Joey Schusler

Personal information
- Full name: Joseph Schusler
- Nickname: Joey
- Born: March 26, 1990 (age 34) USA
- Height: 5 ft 10 in (1.78 m)
- Weight: 160 lb (73 kg)

Team information
- Current team: Yeti/Fox Racing Shox World Cup
- Discipline: MTB
- Role: Rider, Racer
- Rider type: DH, 4X, DS, DJ, XC, Enduro

Major wins
- Colorado State Champion (2 Wins); USA Collegiate National Champion (3 Wins); Professional Podiums (22 Podiums); USA National Team Member (3 times);

= Joey Schusler =

American mountain bike racer (born 1990)

Joey Schusler (born March 26, 1990) is an American professional downhill mountain bike racer residing in Boulder, Colorado.

==Competitive history==
Schusler started racing the Mountain States Cup in Colorado at the age of 13. By 14 he had risen to be one of the top ranked riders in Colorado. In 2005 he began racing in the USA National Series where he over the next two years he would rise to become one of the top 3 USA juniors. In 2007 he competed in his first UCI World Championships in Ft. William, Scotland. In 2008 he competed in his second UCI World Championships race in Val di Sole, Italy.
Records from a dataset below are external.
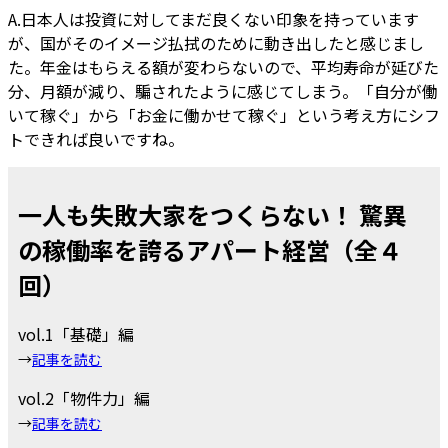
A.日本人は投資に対してまだ良くない印象を持っています
が、国がそのイメージ払拭のために動き出したと感じまし
た。年金はもらえる額が変わらないので、平均寿命が延びた
分、月額が減り、騙されたように感じてしまう。「自分が働
いて稼ぐ」から「お金に働かせて稼ぐ」という考え方にシフ
トできれば良いですね。
一人も失敗大家をつくらない！ 驚異
の稼働率を誇るアパート経営（全４
回）
vol.1「基礎」編
→
記事を読む
vol.2「物件力」編
→
記事を読む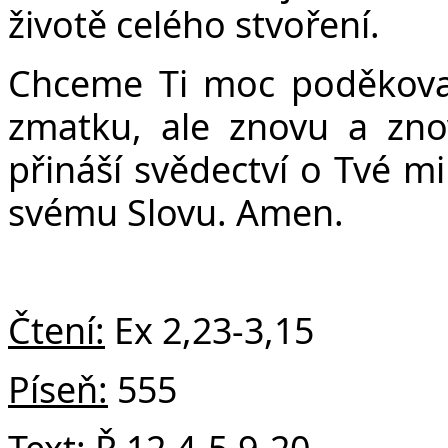
Č
životě celého stvoření.
Chceme Ti moc poděkovat
zmatku, ale znovu a znov
přináší svědectví o Tvé mi
svému Slovu. Amen.
Čtení:
Ex 2,23-3,15
Píseň:
555
Text:
Ř 12,4-5.9-20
By 2009 Schusler started out his first season as a full-time professional and UCI Elite rider. Competing as a pro in the USA National Series, Schusler finished in second place in the overall championship. Schusler was also selected to be on the USA World Championship team in Australia in 2009 where he finished 32nd in the world.

==Personal life==
Schusler studied Technology, Arts, and Digital Media, as well as Creative Advertising in the School of Journalism at the University of Colorado at Boulder .

Yeti Cycles has signed Schusler on board to be a development rider racing the entire UCI World Cup Series in 2010 and 2011.